Verizon wins $187M Networx deal at HHS
Company will manage depatment's customer contact solution
When you call the Health and Human Services Department for help, it’s Verizon Business technology that will effect your connection to that help.
Under the General Services Administration’s Networx Universal telecommunications acquisition, HHS will pay Verizon $187 million over seven years, if all options are exercised, for an integrated customer contact solution to route one million customer calls each week.
“Callers to Health and Human Services usually have a pressing need, and our contact center solution is making it easier for them get the information and assistance they need in the most timely way,” Susan Zeleniak, Verizon Federal group president, said in a statement. “This solution — coupled with the new collaboration services we're putting in place — helps position the agency to best meet the evolving needs of the U.S. population."
The Verizon solution combines interactive voice response and touch-tone commands to transfer callers to the appropriate agent for handling. It also provides for quickly adding call center agents when there’s a surge in calls.
The contract is a continuation of the business relationship between Verizon and HHS. The company provided voice and contact center services to HHS under GSA’s predecessor to Networx, FTS2001.
The Networx award follows by eight months another HHS telecom follow-on award to Verizon, which provided voice and data services to the agency under the WITS2001 contract, the WITS 3 predecessor.
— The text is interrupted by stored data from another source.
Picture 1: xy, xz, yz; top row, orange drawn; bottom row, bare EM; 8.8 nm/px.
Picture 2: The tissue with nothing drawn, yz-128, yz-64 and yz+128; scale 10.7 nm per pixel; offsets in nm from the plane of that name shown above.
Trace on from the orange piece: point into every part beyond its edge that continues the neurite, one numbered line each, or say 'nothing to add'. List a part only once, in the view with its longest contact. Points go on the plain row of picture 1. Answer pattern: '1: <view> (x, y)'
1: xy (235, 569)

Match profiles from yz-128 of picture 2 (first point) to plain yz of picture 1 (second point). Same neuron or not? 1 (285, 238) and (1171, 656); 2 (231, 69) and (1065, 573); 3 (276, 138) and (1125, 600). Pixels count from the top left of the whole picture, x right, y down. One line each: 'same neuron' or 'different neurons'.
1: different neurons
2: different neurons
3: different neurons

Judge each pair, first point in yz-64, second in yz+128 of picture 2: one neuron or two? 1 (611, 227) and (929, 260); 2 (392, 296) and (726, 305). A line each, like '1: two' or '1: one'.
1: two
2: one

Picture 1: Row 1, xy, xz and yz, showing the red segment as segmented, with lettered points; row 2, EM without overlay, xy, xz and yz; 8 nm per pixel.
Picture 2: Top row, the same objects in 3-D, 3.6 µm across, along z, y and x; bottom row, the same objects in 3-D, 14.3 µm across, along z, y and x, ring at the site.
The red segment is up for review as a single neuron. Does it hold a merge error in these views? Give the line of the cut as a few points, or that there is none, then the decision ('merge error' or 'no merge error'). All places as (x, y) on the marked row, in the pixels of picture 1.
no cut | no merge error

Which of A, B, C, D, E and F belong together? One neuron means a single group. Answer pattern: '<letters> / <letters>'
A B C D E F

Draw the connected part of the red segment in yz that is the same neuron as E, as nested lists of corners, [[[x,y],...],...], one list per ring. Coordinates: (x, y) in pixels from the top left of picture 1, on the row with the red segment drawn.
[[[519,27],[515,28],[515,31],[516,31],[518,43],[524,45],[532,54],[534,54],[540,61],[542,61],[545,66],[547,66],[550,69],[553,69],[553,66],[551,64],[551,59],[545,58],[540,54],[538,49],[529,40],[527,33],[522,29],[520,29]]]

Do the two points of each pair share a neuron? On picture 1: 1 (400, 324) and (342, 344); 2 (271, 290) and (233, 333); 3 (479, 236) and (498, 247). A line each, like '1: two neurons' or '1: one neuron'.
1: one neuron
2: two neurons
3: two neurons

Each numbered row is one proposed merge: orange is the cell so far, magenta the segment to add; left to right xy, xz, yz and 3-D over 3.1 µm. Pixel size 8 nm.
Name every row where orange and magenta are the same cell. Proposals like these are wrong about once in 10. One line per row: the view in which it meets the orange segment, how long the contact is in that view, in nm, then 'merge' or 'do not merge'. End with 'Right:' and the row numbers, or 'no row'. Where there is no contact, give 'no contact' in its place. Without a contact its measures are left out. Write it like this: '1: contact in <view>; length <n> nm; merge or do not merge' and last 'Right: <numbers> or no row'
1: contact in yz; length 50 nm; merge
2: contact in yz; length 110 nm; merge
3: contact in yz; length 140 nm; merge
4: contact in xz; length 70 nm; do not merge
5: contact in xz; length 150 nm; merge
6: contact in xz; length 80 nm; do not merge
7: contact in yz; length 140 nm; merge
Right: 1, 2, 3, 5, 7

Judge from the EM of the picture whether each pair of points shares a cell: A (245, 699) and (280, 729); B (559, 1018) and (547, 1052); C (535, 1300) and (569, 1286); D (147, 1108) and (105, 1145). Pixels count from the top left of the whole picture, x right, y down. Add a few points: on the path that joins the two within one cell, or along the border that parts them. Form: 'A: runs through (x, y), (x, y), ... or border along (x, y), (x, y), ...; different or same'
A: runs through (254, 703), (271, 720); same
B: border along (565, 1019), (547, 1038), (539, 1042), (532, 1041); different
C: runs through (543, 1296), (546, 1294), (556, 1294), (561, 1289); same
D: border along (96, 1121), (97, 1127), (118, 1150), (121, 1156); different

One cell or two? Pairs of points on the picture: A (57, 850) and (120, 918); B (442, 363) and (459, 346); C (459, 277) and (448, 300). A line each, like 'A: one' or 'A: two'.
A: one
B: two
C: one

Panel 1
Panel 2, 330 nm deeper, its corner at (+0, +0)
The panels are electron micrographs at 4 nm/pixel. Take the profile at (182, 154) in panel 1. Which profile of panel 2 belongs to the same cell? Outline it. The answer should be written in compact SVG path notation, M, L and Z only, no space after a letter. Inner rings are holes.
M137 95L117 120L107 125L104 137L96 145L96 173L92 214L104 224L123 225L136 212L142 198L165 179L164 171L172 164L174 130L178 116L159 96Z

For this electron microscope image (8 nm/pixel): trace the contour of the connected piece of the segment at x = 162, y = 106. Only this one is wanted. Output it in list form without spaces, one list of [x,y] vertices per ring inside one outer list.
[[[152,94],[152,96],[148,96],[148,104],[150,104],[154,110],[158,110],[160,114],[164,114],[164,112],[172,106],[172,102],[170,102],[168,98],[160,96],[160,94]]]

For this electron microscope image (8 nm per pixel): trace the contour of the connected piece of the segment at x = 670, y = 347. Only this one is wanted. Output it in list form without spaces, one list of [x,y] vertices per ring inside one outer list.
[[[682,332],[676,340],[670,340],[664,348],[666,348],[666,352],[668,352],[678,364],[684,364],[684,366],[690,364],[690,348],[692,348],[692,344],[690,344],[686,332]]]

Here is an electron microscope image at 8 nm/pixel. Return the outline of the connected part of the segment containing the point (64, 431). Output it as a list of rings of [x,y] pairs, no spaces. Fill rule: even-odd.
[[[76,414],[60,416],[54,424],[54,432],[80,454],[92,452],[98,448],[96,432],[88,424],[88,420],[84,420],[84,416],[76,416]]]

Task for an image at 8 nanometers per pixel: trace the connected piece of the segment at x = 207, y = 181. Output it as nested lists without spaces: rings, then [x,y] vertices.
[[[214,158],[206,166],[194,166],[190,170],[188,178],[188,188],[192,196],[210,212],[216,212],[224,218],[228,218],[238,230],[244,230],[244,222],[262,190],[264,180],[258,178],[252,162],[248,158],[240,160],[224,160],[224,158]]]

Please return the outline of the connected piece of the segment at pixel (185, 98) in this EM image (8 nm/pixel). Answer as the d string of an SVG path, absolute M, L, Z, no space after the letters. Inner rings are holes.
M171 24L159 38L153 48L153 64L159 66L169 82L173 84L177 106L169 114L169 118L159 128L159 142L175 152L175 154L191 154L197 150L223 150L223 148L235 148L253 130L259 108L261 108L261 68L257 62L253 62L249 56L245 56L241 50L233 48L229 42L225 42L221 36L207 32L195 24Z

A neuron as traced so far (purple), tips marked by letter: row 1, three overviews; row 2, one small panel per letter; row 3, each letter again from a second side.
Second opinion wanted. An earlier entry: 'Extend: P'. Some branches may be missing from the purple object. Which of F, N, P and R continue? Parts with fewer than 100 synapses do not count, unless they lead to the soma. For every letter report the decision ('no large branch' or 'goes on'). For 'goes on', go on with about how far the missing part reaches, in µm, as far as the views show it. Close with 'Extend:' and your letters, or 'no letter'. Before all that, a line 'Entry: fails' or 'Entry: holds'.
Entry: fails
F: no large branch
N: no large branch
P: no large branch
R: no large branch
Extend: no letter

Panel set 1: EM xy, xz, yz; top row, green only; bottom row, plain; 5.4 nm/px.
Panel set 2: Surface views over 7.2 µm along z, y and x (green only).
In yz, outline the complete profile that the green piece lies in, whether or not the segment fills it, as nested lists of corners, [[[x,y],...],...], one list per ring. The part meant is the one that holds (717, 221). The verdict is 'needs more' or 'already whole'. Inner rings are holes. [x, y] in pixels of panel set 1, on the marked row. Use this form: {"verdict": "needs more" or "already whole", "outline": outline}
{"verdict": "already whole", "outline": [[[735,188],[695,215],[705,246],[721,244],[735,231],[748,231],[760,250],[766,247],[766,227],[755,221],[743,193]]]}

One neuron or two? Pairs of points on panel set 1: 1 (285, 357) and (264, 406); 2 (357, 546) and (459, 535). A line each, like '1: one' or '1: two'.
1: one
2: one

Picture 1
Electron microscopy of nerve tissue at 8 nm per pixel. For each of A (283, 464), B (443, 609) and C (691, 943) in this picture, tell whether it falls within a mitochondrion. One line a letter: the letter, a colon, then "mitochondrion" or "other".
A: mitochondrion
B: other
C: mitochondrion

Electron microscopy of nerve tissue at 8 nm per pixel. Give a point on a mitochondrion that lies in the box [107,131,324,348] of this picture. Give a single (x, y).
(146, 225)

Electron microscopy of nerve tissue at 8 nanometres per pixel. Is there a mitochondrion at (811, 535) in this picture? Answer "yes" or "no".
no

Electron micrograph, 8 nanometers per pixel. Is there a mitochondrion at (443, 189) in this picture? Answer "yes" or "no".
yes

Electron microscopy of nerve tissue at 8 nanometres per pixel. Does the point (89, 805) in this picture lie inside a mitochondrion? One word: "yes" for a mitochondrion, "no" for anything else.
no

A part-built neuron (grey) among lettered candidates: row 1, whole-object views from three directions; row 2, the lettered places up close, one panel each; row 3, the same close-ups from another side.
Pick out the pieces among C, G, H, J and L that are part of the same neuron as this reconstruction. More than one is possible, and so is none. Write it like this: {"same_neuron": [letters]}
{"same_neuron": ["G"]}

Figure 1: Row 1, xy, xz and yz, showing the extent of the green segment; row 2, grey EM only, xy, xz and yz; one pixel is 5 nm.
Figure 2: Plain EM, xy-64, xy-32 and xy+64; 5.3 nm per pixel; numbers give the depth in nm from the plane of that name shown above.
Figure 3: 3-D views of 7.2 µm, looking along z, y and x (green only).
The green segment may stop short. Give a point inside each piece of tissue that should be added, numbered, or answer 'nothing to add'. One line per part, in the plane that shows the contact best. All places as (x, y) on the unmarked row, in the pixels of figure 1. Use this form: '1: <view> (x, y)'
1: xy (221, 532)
Under that follow-on award, announced in July, Verizon won a $245 million contract to provide voice, data, collaboration and professional services, dedicated voice mail systems, and audio, video and Web conferencing. Verizon Business professional services also was to help HHS with conference room design and systems setup.
GSA’s WITS 3 runs through 2015 and covers local telecommunications and professional services and products for federal agencies in the National Capital Region.
Sami Lais is a special contributor to Washington Technology.